Rentrée tout sourire de l’UCPA, Lili, blondinette de 19 ans, découvre qu’un drame s’est joué dans sa maisonnette durant son absence. La mère est sur-guillerette, le père fait la tronche, que se passe-t-il ? C’est le frangin Loïc qui a pris sa gratte et son balluchon pour bourlinguer sur les routes de France. Un peu comme Jack Kerouac, sauf qu’ici l’errance trouve son origine dans une dispute avec Papa, qui craint à donf avec sa vie minable de banlieusard étriqué. Inconsolable, Lili plonge dans l’anorexie avant de renaître, revigorée par une carte postale de son frère. C’est sûr écrit-il, il va bien, faut pas s’en faire.

Qu’est-il arrivé au Philippe Lioret inspiré et délicat des débuts (Tombés du ciel, Mademoiselle) qui se repaît depuis deux films d’une mélasse populaire bouchonnée entre télésuite de l’été (L’Equipier, champion du monde en la matière) et revival de la qualité française. Un appel de la fiction sociétale où l’intérêt revient moins à épurer une intrigue qu’à reconstituer l’air d’un temps. Je vais bien, ne t’en fais pas prend des allures de documentaire désincarné sur la France pavillonnaire, garnissant le cadre de moult détails typiques : barbecue dominical, cuisine Vogica et chambre d’ado avec poster et guitare électrique. Pour un peu, on pouvait s’attendre à voir la petite famille au supermarché ou au Flunch du coin, par souci de réalisme. Cette application prend le film à son propre jeu : en se coulant dans une société standardisée, il perd tout regard et devient logiquement insipide et aliénant.

Du coup, l’intrigue n’avance que par clichés souffreteux : dialogues surécrits, performances d’acteurs au supplice, concentrés à manger Findus et à s’abrutir de télé. Avec mention pour Kad, très pro en père claquemuré mais pas crédible une seconde. Sa prestation dit tout : le film hurle tellement sa quête d’authenticité qu’il en reste justement au stade de l’intention.
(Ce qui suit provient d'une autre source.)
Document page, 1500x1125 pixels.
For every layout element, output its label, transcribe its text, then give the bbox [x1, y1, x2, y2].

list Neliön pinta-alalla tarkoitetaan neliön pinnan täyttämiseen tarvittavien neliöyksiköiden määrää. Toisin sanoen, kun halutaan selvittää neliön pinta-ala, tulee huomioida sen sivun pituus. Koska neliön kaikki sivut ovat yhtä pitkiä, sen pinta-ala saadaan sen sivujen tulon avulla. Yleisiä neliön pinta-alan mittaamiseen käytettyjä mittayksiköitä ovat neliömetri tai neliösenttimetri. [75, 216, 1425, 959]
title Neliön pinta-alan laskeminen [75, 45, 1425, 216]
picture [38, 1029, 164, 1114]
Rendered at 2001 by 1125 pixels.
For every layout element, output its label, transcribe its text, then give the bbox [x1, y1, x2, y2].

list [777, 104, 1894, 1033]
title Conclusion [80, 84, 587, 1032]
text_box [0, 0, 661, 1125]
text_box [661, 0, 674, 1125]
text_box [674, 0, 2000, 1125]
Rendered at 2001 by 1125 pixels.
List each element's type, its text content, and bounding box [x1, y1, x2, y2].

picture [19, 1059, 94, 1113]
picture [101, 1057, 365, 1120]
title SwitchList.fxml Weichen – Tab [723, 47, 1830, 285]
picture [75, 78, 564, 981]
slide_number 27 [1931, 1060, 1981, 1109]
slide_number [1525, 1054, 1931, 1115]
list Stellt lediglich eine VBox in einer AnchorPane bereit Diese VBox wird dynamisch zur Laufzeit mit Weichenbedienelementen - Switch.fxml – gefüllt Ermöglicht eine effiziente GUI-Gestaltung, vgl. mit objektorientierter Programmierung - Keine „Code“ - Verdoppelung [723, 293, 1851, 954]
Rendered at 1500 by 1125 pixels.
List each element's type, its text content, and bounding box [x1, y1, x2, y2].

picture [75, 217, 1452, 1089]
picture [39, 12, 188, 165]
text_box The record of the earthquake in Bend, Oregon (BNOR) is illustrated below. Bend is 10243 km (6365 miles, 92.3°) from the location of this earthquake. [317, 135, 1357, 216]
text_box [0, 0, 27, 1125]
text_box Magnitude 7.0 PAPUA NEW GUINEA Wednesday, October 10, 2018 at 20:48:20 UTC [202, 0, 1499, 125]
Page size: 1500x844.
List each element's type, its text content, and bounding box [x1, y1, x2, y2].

Pris entre l’ennui et le malaise, on reste alors spectateur d’un film en train de se construire, toujours conscient des ficelles. Et ce n’est pas le scénario, histoire de manipulation glauquissime, qui arrange la situation. Le film se conclut même par une pirouette atterrante de noirceur : en gros, on y glorifie le refoulement psychotique du banlieusard qui devient un héros de l’humanité. Et tout le monde (spectateur compris) regarde ses chaussures, hagard, à la limite de la nausée.